Je vais maintenant revenir sur quelque chose qui a déjà été dit, je suppose, quelque chose que je retrouve sur les réseaux sociaux. Les jeunes femmes, les femmes d’aujourd’hui osent se dire et, sur certains forums ou sur certaines « pages », comme on dit, on peut lire des textes de jeunes filles qui font leur confession quelquefois, leur « coming out », qui parlent de « la bêtise qu’elles ont faite avec leur fiancé », – chose qui jusque-là était absolument incroyable. Cela est dit, bien sûr, sous couvert d’anonymat, mais les choses sont dites et je crois que c’est important. Ce qu’il faut noter aussi, et je voudrais terminer par là, c’est que les femmes ne sont plus les seules à « dire », à « le » dire ou à dire « ça ». Aujourd’hui, les jeunes hommes, les garçons disent aussi « ça ». Et, je crois, c’est avec ces mots, que peut-être, peut-être, l’Algérie va guérir.
Maïssa BEY[10]
Pour se procurer les Actes de l’Université d’Hiver « Paroles d’Algérie » (novembre 2016) ou pour lire la recension des Actes du colloque « Paroles d’Algérie » merci de consulter notre site.
NOTES
[1] Marie Cardinal (1928 – 2001), romancière française née à Alger, enseigne la philosophie jusqu’en 1960, puis se tourne vers le journalisme, à L’Express ou encore Elle. Les Mots pour le dire (Grasset 1975) est son roman le plus célèbre. (Wikipédia)
[2] Marie Susini (1916 – 1993), écrivaine française née en Corse. Études de philosophie et de lettres (École du Louvre, Collège de France). Membre du jury du Prix Femina à partir de 1971.
[3] Annie Ernaux (née en 1940) est une auteure française, professeure de lettres.

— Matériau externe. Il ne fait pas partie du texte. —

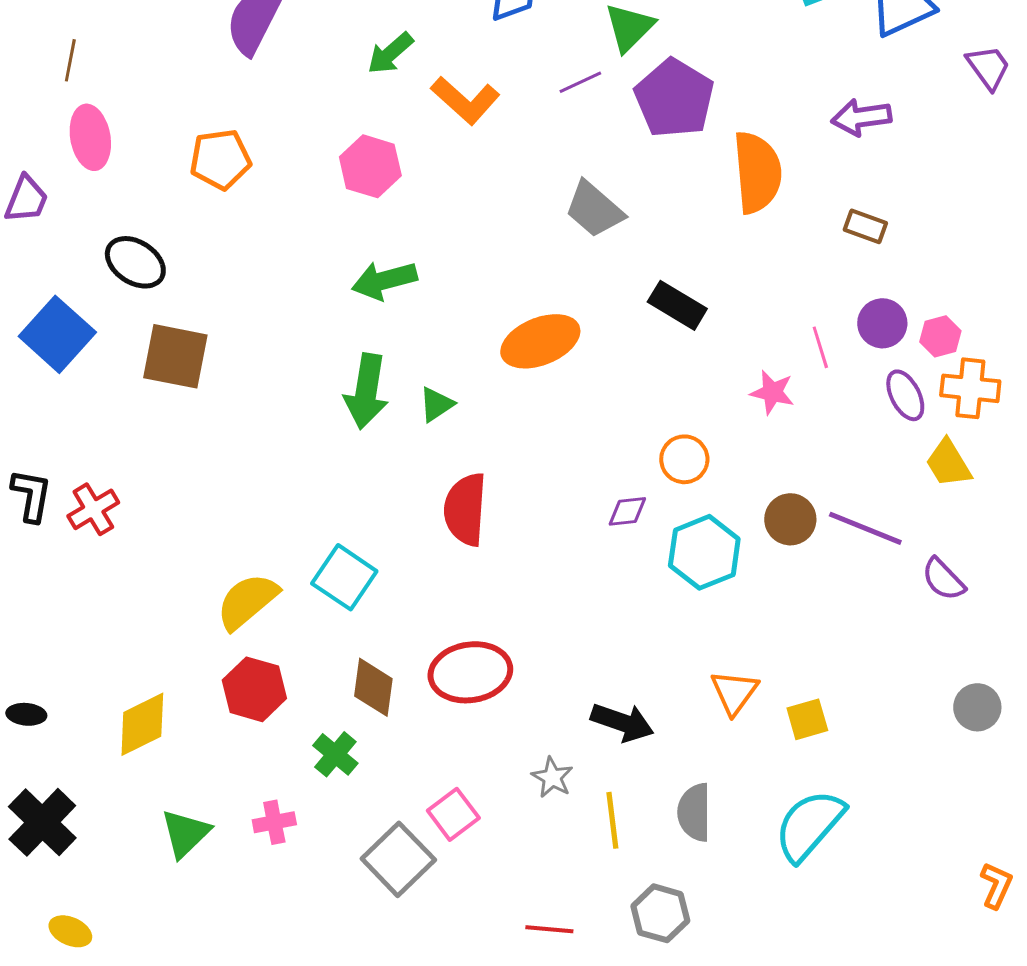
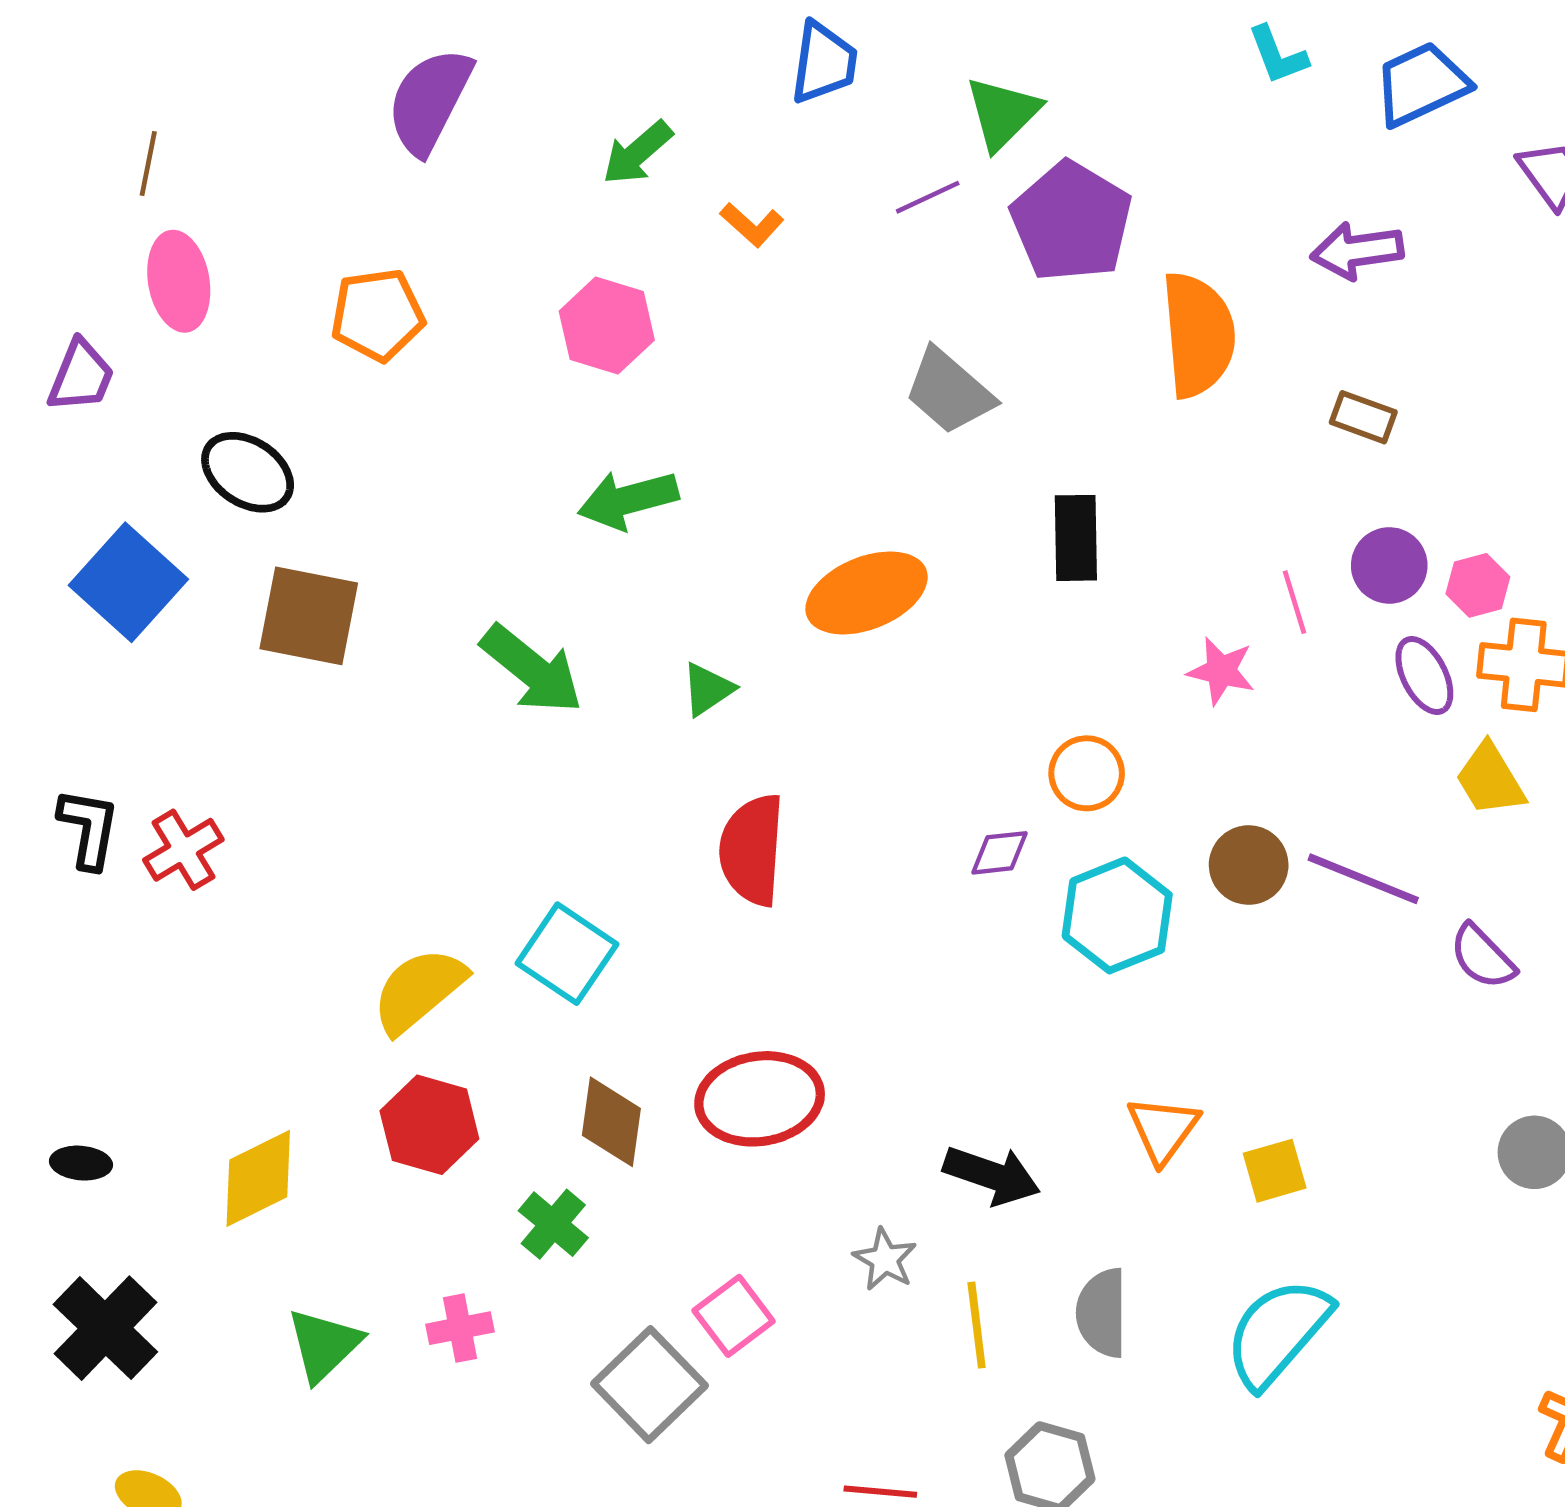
orange L-shape: (465, 100) -> (752, 225), size x0.6
black rectangle: (677, 305) -> (1076, 538), turned 58
green arrow: (366, 391) -> (532, 669), moved, turned -60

En 2008, elle reçoit le Prix de la langue française pour l’ensemble de son œuvre, pour l’essentiel autobiographique. (Wikipédia)
[4] Marilyn French (1929-2009) est une écrivaine et militante féministe américaine. Diplômée de Harvard (doctorat en littérature). Parmi ses romans les plus connus : Toilettes pour femmes (Laffont, 1978) et Les Bons Sentiments (Acropole, 1980)
[5] Nawal el Saadawi (née en 1931) est une écrivaine égyptienne, médecin psychiatre et féministe. Emprisonnée en 1981 pour s’être opposée à la loi du parti unique sous Anouar el-Sadate, elle relate cet épisode dans son livre Mémoires de la prison des femmes. Libérée sous Moubarak elle fonde en 1982 l’Association arabe pour la solidarité des femmes qui est interdite en 1991. En 2004, elle est lauréate du prix Nord-Sud du Conseil de l’Europe. Elle est faite docteure honoris causa de l’université libre de Bruxelles en 2007. (Wikipédia)
[6] Fatima-Zohra Imalayène, dite Assia Djebar, (1936 – 2015), voir note 5 p.81
[7] Yamina Mechakra (1949 – 2013), voir note 6, p. 82.
[8] Les Nuits de Strasbourg, roman, Actes Sud, 1997.
[9] Fawzia Zouari (née en 1955 en Tunisie). Docteur en littérature française et comparée de la Sorbonne, elle vit à Paris depuis 1979. Elle a travaillé à l’Institut du Monde arabe avant de devenir journaliste à l’hebdomadaire Jeune Afrique en 1996. (Wikipédia)
[10] Écrivain, cofondatrice et présidente d’une association de femmes algériennes, « Parole et écriture ». Elle a reçu en 2005 le Grand Prix des libraires algériens pour l’ensemble de son œuvre.